● OBJECTIVE
Write out each of the following records, reproducing every character without change.

==== EXERCISE MATERIAL

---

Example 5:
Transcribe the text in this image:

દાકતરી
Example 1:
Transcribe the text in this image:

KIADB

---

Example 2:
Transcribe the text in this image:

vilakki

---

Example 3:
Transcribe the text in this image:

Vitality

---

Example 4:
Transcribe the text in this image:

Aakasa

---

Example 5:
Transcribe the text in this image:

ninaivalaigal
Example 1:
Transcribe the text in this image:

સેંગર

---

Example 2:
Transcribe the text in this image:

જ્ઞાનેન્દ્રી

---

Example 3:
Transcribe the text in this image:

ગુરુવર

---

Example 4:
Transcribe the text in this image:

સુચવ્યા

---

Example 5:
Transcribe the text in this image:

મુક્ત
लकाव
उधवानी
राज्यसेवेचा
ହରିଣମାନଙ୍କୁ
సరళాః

========

● RESULT FOR THIS EXERCISE
---

Example 5:
Transcribe the text in this image:

દાકતરી
Example 1:
Transcribe the text in this image:

KIADB

---

Example 2:
Transcribe the text in this image:

vilakki

---

Example 3:
Transcribe the text in this image:

Vitality

---

Example 4:
Transcribe the text in this image:

Aakasa

---

Example 5:
Transcribe the text in this image:

ninaivalaigal
Example 1:
Transcribe the text in this image:

સેંગર

---

Example 2:
Transcribe the text in this image:

જ્ઞાનેન્દ્રી

---

Example 3:
Transcribe the text in this image:

ગુરુવર

---

Example 4:
Transcribe the text in this image:

સુચવ્યા

---

Example 5:
Transcribe the text in this image:

મુક્ત
लकाव
उधवानी
राज्यसेवेचा
ହରିଣମାନଙ୍କୁ
సరళాః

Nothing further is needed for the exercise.